──────── Texto apresentado ────────

Evangelho
Sou homem: duro pouco e é enorme a noite.
Mas olho para cima: as estrelas escrevem.
Sem entender, compreendo: também sou escritura
e neste mesmo instante alguém me soletra.
— Octavio Paz
“O que será dele?!”
Da aldeia violenta e de má fama onde cresceu, o rapaz provinciano madruga, como é o seu costume, mas desta vez não para ir ao trabalho com seus mil ofícios. Com o coração feito um punho, vagueia fugidio no dia nublado que se empenha em clarear. Desencaminha-se de sua casinha em Nazaré. Suas costas vislumbram, doloridas, sua retirada.
Para trás sua mãe, Maria, e os seus. Para trás as migalhas do último pão que partiu com eles à mesa.
Decidiu romper qualquer jejum de silêncio, e com seu ser ardendo como a sarça de Moisés, parte porque lhe urge se juntar às vozes furibundas, destroçadas, aflitas de seu povo.
Traz uma esperança: que seu desassossego tropece com a desorientação dos milhares que na margem do rio Jordão se acotovelam diante de um tal João, para renderem-se ao batismo que exige arrependimento e transformação.
Vai ruminando seus sonhos e não poucos temores.
Ah, maldita a hora em que fui cantar!
Ah, maldita a hora em que fui gritar!
Sim, gritando se chora para calar
E meu copo sedento não chega ao mar…
E assim se foi a estrela a sua liberdade
E assim se foi o rio a sua claridade.
— Chabuca Granda
Jesus parece ter herdado a coragem da adolescente que, ao se saber grávida fora do matrimônio, decide por si mesma sobre seu corpo, e assume a responsabilidade de ser sua mãe.
A mesma que pouco tempo depois viajará sozinha, como todos os profetas antes dela, e declarará a sua prima Isabel a esperança ardente e a fé determinada que a habitam:
Ele realizou poderosos feitos com seu braço;
dispersou os que são soberbos
no mais íntimo do coração.
Derrubou governantes dos seus tronos,
mas exaltou os humildes.
Encheu de coisas boas os famintos,
mas despediu de mãos vazias os ricos.
Ajudou a seu servo Israel,
lembrando-se da sua misericórdia.
Esta é a oração da adolescente grávida. Deus é, para ela, aquele que transtorna as estruturas de poder daqueles que oprimem, e nessa convicção, não pode haver temor. Contesta todas as determinações sobre sua gravidez e dará à luz com animais por testemunhas em um estábulo com cheiro de cevada e esterco. O menino que a habita é um sonho de Deus, e chega em um mundo horrendo mas também bonito. Um mundo no qual é preciso lutar e amar. Lutar e amar.
Não sou nada.
Nunca serei nada.
Não posso querer ser nada.
À parte isso, tenho em mim todos os sonhos do mundo.
— Fernando Pessoa
Dois mil rebeldes foram crucificados no caminho de Séforis, uma importante cidade galileia a apenas cinco quilômetros de Nazaré, quando Jesus era criança. Aterrador. O general romano Varo deixou os corpos expostos à rapina e fedor até a morte, seguro de dissuadir qualquer tentativa futura. Não conseguiu. Seres iracundos e luminosos, perfilados contra a crueldade dos exércitos estrangeiros e o escárnio de suas autoridades políticas e religiosas, levantaram-se vez após vez. A Palestina no Século I estará cheia de profetas.

────────

_O que fazer_:
1 > Liste, por favor, os autores cujos nomes aparecem depois de um travessão, como assinatura das citações, no texto sobre Jesus.
2 > Reescreva o trecho do texto sobre Jesus entre "Para trás sua" e "não poucos temores.", inclusive, trocando "João" por "Pedro".
Não é preciso consultar os dados.

──────── Dados fornecidos ────────

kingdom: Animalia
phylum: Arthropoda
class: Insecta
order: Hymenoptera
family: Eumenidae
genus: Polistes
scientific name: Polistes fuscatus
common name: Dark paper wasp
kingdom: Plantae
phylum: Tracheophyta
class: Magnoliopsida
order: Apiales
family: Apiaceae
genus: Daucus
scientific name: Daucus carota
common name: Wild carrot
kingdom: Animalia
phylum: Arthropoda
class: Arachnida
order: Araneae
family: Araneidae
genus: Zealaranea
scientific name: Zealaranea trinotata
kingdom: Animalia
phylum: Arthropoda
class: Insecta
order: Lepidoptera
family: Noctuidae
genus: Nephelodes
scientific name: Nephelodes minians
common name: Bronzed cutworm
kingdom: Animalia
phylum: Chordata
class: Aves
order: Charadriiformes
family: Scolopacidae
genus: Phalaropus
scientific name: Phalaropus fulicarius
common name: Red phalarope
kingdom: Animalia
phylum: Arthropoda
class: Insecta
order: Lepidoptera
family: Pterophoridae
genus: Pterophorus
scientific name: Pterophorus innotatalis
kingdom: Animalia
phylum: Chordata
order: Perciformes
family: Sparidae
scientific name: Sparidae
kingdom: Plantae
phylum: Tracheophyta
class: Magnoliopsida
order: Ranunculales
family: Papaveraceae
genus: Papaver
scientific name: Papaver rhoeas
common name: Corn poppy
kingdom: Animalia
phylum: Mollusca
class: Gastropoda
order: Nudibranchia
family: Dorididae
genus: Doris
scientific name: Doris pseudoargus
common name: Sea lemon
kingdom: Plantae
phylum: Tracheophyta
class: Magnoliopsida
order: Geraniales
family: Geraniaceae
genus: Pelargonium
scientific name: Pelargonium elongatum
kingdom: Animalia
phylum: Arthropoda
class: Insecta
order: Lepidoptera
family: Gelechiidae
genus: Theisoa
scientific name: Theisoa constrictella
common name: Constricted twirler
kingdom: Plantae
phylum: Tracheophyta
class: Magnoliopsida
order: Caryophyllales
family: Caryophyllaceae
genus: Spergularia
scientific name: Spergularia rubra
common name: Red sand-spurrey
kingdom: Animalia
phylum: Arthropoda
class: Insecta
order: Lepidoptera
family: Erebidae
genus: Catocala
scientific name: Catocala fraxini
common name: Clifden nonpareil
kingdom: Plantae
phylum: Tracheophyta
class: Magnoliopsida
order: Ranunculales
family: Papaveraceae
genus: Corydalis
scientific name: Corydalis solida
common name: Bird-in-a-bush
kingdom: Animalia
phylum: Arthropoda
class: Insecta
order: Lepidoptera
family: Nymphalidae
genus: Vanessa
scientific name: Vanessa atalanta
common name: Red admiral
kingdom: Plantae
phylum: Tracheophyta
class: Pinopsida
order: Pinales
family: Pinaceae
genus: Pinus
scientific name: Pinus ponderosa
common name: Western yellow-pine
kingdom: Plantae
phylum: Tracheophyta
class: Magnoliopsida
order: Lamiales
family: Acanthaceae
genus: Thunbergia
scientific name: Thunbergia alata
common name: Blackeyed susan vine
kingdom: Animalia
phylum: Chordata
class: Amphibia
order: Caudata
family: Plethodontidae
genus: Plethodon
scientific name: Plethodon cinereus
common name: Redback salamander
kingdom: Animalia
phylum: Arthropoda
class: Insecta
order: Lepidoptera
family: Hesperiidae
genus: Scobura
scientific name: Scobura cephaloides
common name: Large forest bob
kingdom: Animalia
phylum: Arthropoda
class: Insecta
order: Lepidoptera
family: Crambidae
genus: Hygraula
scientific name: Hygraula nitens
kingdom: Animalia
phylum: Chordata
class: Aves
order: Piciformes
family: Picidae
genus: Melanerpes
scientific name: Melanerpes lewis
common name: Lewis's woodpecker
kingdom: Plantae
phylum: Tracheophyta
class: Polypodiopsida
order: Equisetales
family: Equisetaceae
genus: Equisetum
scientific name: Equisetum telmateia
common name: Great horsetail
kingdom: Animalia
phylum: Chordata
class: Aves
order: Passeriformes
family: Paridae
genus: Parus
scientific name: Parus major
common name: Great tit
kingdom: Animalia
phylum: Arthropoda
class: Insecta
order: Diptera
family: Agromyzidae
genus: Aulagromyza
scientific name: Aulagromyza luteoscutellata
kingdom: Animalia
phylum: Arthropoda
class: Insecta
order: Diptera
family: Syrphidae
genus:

────────

_Respostas das tarefas_:
1 > Octavio Paz, Chabuca Granda, Fernando Pessoa

2 >
Para trás sua mãe, Maria, e os seus. Para trás as migalhas do último pão que partiu com eles à mesa.
Decidiu romper qualquer jejum de silêncio, e com seu ser ardendo como a sarça de Moisés, parte porque lhe urge se juntar às vozes furibundas, destroçadas, aflitas de seu povo.
Traz uma esperança: que seu desassossego tropece com a desorientação dos milhares que na margem do rio Jordão se acotovelam diante de um tal Pedro, para renderem-se ao batismo que exige arrependimento e transformação.
Vai ruminando seus sonhos e não poucos temores.